Exercise prompt:
Which lines hold the string "сайта"? Copy each of them from the material below.

Source information:
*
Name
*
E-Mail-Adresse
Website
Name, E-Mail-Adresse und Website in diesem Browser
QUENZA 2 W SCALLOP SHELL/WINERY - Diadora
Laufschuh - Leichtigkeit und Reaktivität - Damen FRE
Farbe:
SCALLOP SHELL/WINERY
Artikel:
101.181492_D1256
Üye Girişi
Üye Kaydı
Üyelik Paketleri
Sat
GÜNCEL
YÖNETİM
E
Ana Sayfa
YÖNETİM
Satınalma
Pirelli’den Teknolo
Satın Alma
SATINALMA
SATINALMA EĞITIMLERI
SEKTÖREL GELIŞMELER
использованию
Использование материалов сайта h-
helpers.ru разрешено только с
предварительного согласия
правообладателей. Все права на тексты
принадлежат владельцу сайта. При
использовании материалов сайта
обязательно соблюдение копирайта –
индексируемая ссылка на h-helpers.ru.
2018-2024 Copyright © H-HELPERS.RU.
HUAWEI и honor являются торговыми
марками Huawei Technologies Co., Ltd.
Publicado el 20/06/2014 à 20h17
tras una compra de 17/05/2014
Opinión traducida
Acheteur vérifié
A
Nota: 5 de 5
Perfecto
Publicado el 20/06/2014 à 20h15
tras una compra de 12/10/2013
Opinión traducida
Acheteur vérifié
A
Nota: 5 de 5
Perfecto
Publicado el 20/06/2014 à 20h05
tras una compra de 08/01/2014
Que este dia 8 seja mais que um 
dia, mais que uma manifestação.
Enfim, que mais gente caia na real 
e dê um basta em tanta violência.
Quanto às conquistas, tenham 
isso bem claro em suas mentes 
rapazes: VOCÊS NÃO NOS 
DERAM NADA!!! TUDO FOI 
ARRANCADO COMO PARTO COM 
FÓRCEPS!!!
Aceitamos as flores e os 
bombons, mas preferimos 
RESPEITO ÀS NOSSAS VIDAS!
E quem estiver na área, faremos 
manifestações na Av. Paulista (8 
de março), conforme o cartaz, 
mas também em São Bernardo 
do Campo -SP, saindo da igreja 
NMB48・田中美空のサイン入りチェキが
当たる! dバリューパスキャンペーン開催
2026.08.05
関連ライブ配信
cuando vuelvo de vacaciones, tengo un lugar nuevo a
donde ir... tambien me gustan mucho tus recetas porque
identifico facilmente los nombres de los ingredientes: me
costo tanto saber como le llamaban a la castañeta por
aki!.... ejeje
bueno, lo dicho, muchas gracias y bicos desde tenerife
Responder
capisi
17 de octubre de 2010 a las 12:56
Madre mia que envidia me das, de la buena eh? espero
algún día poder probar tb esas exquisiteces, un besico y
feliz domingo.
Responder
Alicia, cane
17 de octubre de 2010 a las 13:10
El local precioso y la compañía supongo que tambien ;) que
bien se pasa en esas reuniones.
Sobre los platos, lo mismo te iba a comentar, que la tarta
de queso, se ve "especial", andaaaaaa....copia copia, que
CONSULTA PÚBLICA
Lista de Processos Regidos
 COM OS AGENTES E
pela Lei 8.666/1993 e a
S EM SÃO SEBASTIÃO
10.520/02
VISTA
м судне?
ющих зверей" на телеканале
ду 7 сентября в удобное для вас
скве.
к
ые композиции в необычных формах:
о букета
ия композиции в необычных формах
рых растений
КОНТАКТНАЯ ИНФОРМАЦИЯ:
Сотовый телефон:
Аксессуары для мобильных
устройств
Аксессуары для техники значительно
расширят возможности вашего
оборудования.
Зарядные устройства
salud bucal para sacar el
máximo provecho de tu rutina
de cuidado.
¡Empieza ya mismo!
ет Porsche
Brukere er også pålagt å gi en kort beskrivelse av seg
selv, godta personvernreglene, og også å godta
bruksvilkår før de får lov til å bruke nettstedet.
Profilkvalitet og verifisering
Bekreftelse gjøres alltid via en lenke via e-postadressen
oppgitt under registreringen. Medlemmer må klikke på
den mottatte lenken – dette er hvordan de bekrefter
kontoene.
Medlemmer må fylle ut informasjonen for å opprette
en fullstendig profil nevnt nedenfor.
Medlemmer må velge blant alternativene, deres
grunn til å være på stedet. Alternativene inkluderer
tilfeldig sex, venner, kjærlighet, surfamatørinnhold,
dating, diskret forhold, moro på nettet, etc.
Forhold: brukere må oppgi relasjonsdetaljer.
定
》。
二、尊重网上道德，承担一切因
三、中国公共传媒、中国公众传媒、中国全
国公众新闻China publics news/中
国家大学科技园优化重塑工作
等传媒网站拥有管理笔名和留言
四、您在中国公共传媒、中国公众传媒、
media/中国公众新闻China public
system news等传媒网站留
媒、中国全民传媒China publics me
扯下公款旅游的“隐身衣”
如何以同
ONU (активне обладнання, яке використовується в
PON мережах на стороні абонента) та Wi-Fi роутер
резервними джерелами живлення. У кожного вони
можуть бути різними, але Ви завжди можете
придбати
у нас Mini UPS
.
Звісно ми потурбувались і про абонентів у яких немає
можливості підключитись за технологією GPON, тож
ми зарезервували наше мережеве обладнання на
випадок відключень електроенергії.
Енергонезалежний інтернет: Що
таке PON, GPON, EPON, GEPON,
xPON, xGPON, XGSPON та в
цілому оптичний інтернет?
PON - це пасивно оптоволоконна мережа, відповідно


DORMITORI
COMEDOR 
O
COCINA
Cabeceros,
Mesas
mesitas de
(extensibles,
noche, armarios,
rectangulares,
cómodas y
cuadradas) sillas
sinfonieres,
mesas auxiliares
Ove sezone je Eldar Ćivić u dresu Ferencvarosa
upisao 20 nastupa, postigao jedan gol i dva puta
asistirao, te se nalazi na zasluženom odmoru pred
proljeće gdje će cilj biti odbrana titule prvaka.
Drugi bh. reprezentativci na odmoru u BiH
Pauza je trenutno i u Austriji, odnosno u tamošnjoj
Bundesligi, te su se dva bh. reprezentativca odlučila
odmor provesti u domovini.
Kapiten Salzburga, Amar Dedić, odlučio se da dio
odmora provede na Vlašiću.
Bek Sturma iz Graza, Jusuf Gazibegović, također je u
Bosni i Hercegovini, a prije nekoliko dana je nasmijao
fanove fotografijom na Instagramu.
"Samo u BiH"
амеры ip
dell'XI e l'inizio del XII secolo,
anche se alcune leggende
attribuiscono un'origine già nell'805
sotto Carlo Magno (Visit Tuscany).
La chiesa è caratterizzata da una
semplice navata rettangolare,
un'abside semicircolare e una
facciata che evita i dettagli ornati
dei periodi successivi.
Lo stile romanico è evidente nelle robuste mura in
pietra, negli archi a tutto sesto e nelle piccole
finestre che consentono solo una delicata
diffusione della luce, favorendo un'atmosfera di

Output of the exercise:
Использование материалов сайта h-
принадлежат владельцу сайта. При
использовании материалов сайта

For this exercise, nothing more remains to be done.